> [Aim of the exercise]:
Copy every row below character for character, and leave the pictures out of your answer.

(Data supplied)

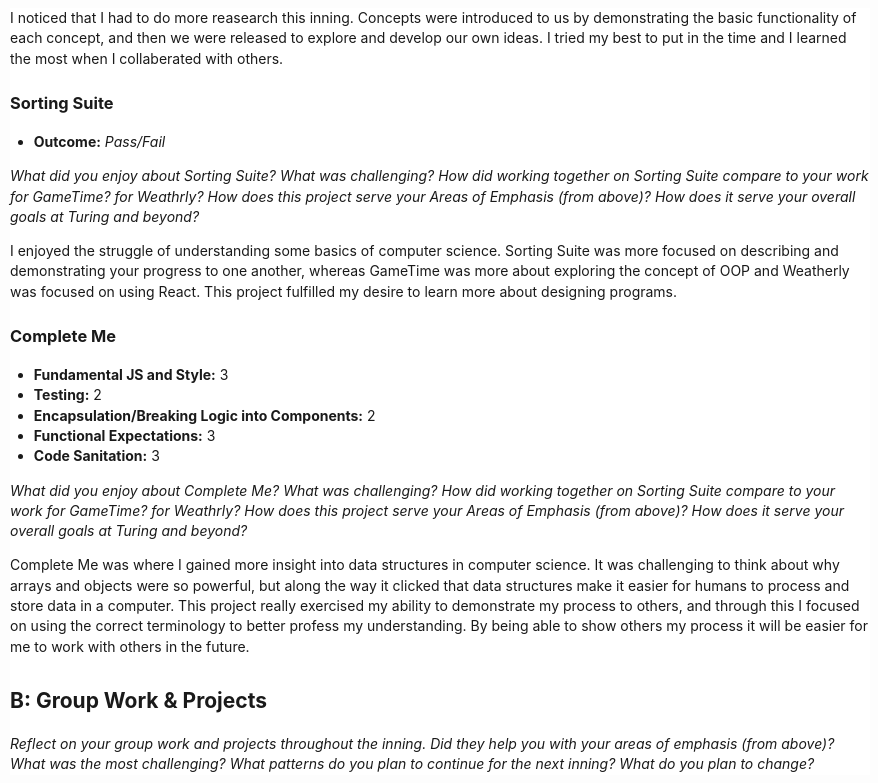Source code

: I noticed that I had to do more reasearch this inning. Concepts were introduced to us by demonstrating the basic 
functionality of each concept, and then we were released to explore and develop our own ideas. I tried my best to put
in the time and I learned the most when I collaberated with others.

### Sorting Suite
* **Outcome:** _Pass/Fail_

_What did you enjoy about Sorting Suite? What was challenging? How did working together on Sorting Suite compare 
to your work for GameTime? for Weathrly? How does this project serve your Areas of Emphasis (from above)? How does 
it serve your overall goals at Turing and beyond?_

I enjoyed the struggle of understanding some basics of computer science. Sorting Suite was more focused on describing
and demonstrating your progress to one another, whereas GameTime was more about exploring the concept of OOP and Weatherly
was focused on using React. This project fulfilled my desire to learn more about designing programs.

### Complete Me
* **Fundamental JS and Style:** 3
* **Testing:** 2
* **Encapsulation/Breaking Logic into Components:** 2
* **Functional Expectations:** 3
* **Code Sanitation:** 3

_What did you enjoy about Complete Me? What was challenging? How did working together on Sorting Suite compare to your 
work for GameTime? for Weathrly? How does this project serve your Areas of Emphasis (from above)? How does it serve 
your overall goals at Turing and beyond?_

Complete Me was where I gained more insight into data structures in computer science. It was challenging to think about
why arrays and objects were so powerful, but along the way it clicked that data structures make it easier for humans to
process and store data in a computer. This project really exercised my ability to demonstrate my process to others, and
through this I focused on using the correct terminology to better profess my understanding. By being able to show others
my process it will be easier for me to work with others in the future.

## B: Group Work & Projects

_Reflect on your group work and projects throughout the inning. Did they help you with your areas of emphasis 
(from above)? What was the most challenging? What patterns do you plan to continue for the next inning?
What do you plan to change?_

(End Data supplied)

> [Answer box]:
Source code

: I noticed that I had to do more reasearch this inning. Concepts were introduced to us by demonstrating the basic 
functionality of each concept, and then we were released to explore and develop our own ideas. I tried my best to put
in the time and I learned the most when I collaberated with others.

### Sorting Suite
* **Outcome:** _Pass/Fail_

_What did you enjoy about Sorting Suite? What was challenging? How did working together on Sorting Suite compare 
to your work for GameTime? for Weathrly? How does this project serve your Areas of Emphasis (from above)? How does 
it serve your overall goals at Turing and beyond?_

I enjoyed the struggle of understanding some basics of computer science. Sorting Suite was more focused on describing
and demonstrating your progress to one another, whereas GameTime was more about exploring the concept of OOP and Weatherly
was focused on using React. This project fulfilled my desire to learn more about designing programs.

### Complete Me
* **Fundamental JS and Style:** 3
* **Testing:** 2
* **Encapsulation/Breaking Logic into Components:** 2
* **Functional Expectations:** 3
* **Code Sanitation:** 3

_What did you enjoy about Complete Me? What was challenging? How did working together on Sorting Suite compare to your 
work for GameTime? for Weathrly? How does this project serve your Areas of Emphasis (from above)? How does it serve 
your overall goals at Turing and beyond?_

Complete Me was where I gained more insight into data structures in computer science. It was challenging to think about
why arrays and objects were so powerful, but along the way it clicked that data structures make it easier for humans to
process and store data in a computer. This project really exercised my ability to demonstrate my process to others, and
through this I focused on using the correct terminology to better profess my understanding. By being able to show others
my process it will be easier for me to work with others in the future.

## B: Group Work & Projects

_Reflect on your group work and projects throughout the inning. Did they help you with your areas of emphasis 
(from above)? What was the most challenging? What patterns do you plan to continue for the next inning?
What do you plan to change?_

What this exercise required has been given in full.